Cancer cells that break away from a tumor and metastasize lead to 90 percent of all cancer deaths. Researchers have spent decades trying to develop blood tests that can effectively detect these circulating tumor cells. Finding them, however, can be like searching for a particular needle in a stack of needles. One milliliter of blood contains about five billion red blood cells and nearly 10 million white blood cells but only 10 tumor cells.
Researchers at the University of California, Los Angeles, have developed specialized technology that may be able to find these cells before they form new tumors, significantly boosting a patient's odds of survival. They describe the system in a July issue of the Proceedings of the National Academy of Sciences USA.
At the heart of the U.C.L.A. system is an ultrafast microscopic camera the researchers introduced in 2009 that captures images at about six million frames per second. This so-called serial time-encoded amplified microscopy (STEAM) camera creates each image using a very short laser pulse—a flash of light only a billionth of a second long. Its shutter speed is 27 picoseconds, about a million times faster than a current digital camera. (A picosecond is one trillionth of a second.)
The U.C.L.A. camera converts each laser pulse into a data stream from which a high-speed image can be assembled. To the STEAM camera, the investigators have added a microfluidic channel for the cells to flow through and a high-speed image processor that, they say, takes blur-free images.

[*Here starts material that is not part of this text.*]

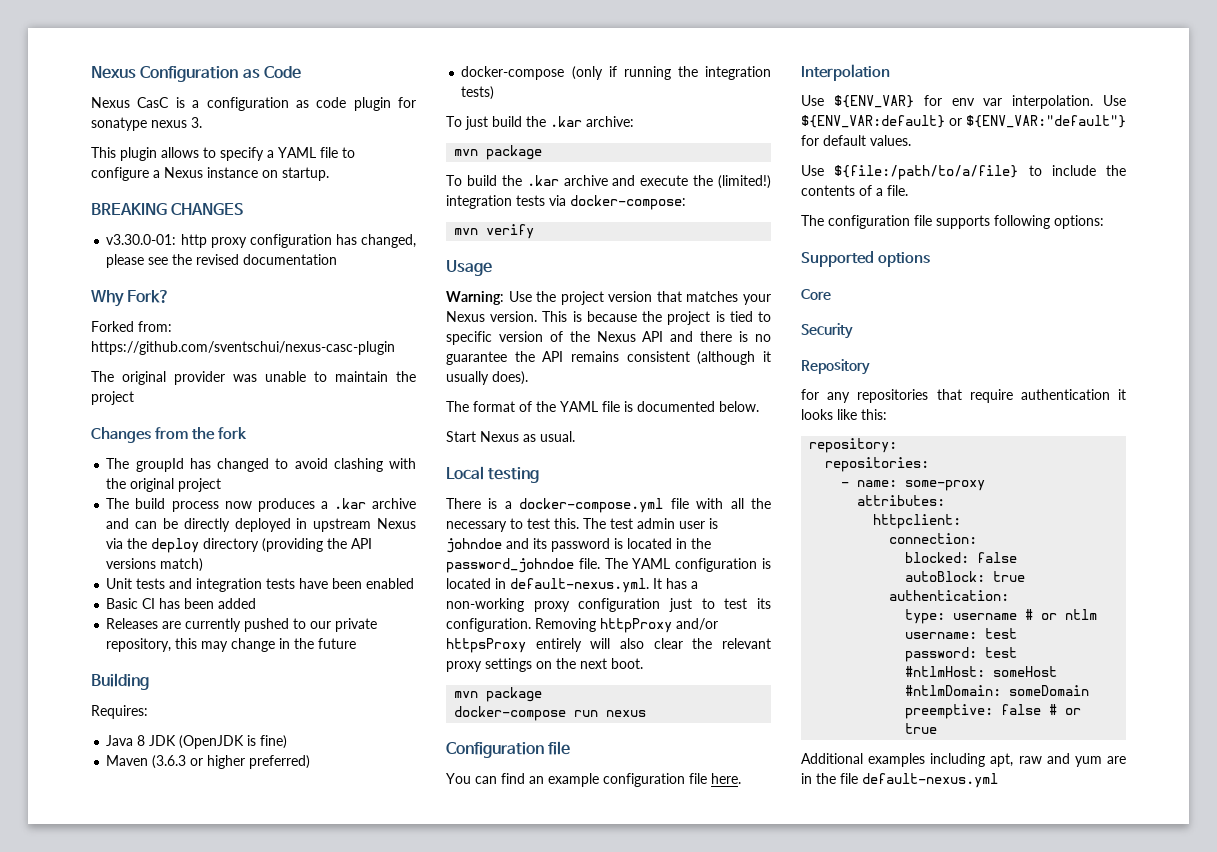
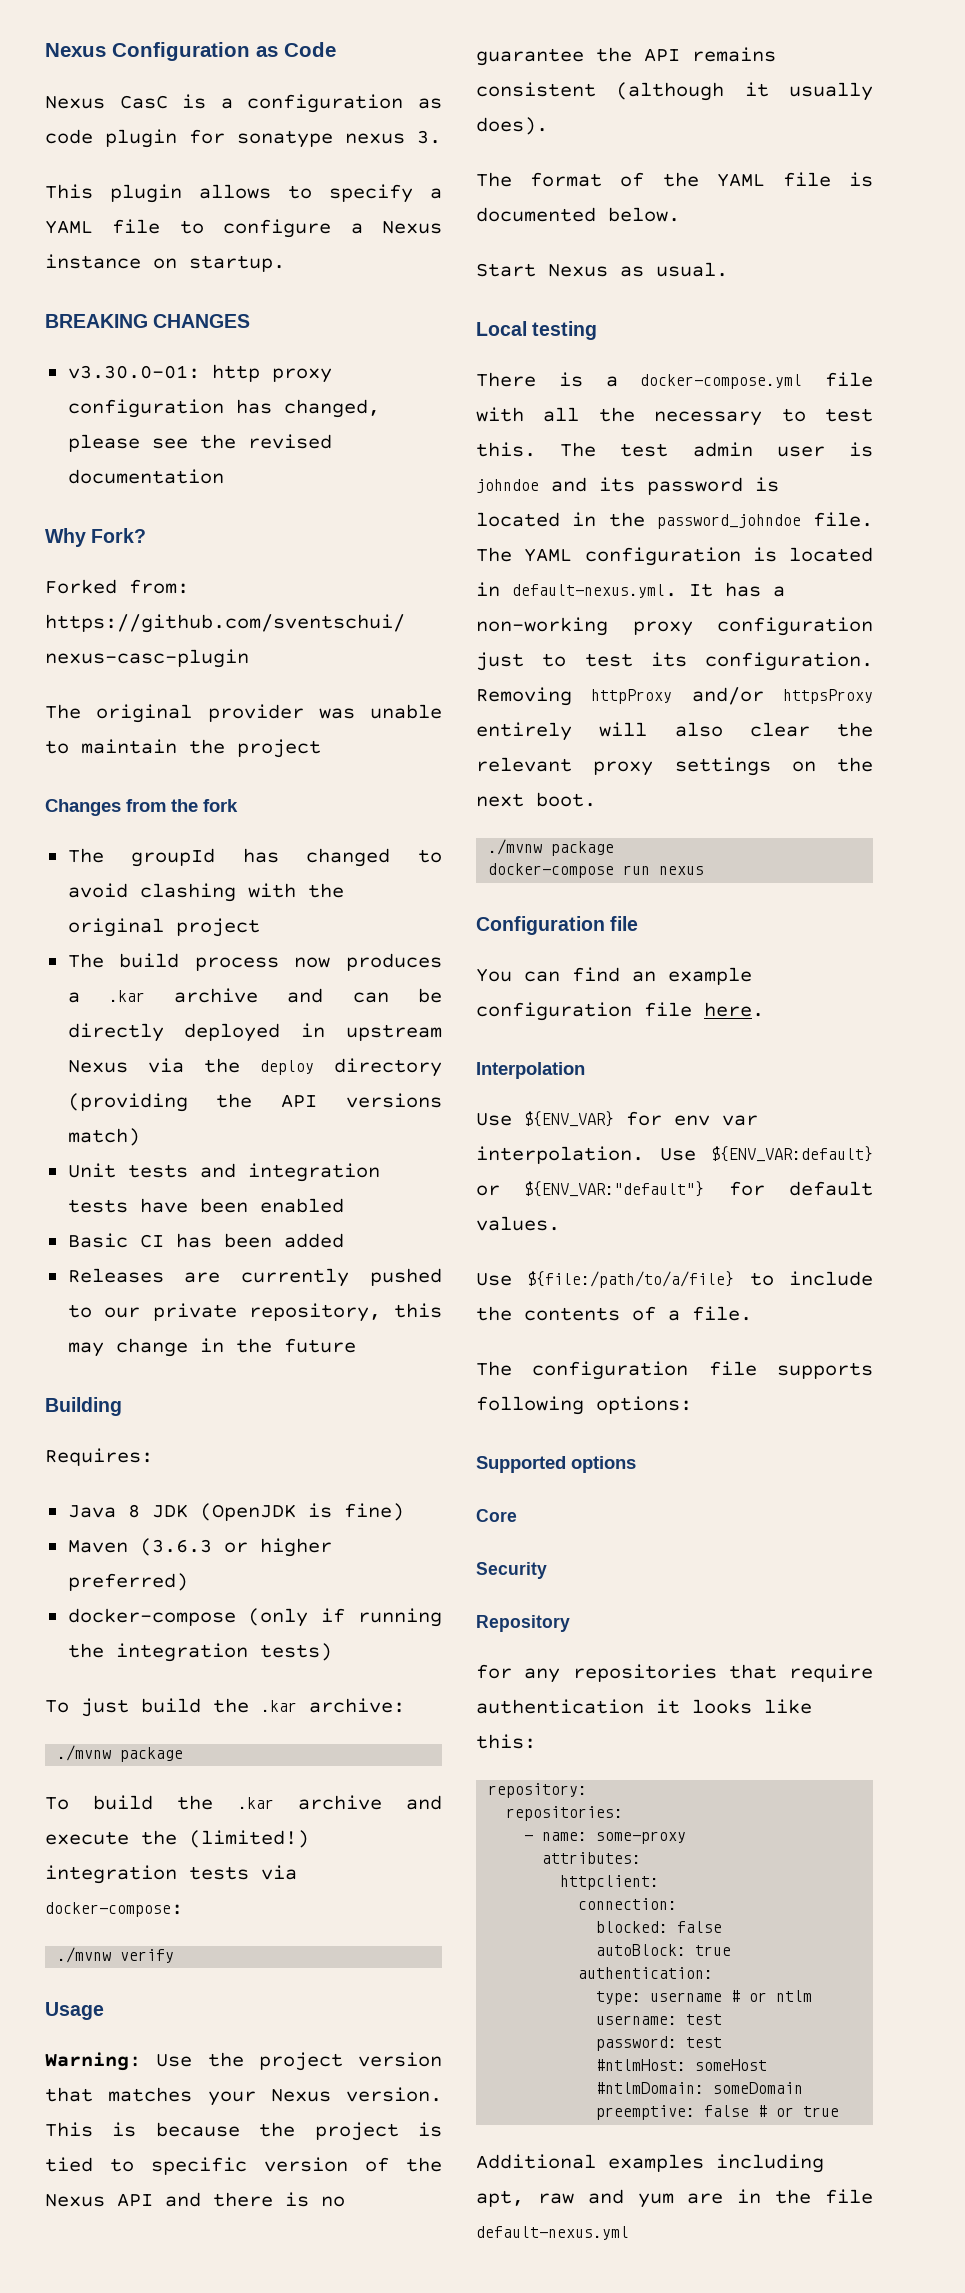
[454,149,479,156] mvn -> [57,1745,112,1761] ./mvnw
[454,228,479,235] mvn -> [57,1947,112,1963] ./mvnw
[454,691,479,698] mvn -> [488,839,543,855] ./mvnw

The team used this technology to identify breast cancer cells in blood samples. “We look at a cell's shape, size and texture, as well as its surface biochemistry,” explains lead author Keisuke Goda, who recently moved from U.C.L.A. to the University of Tokyo. “Cancer cells tend to be larger than white or red blood cells. And we know that a cancer cell's shape is ill defined compared with red and white blood cells.” Goda adds that a relatively noninvasive blood test would encourage people to get screened more frequently than they do now.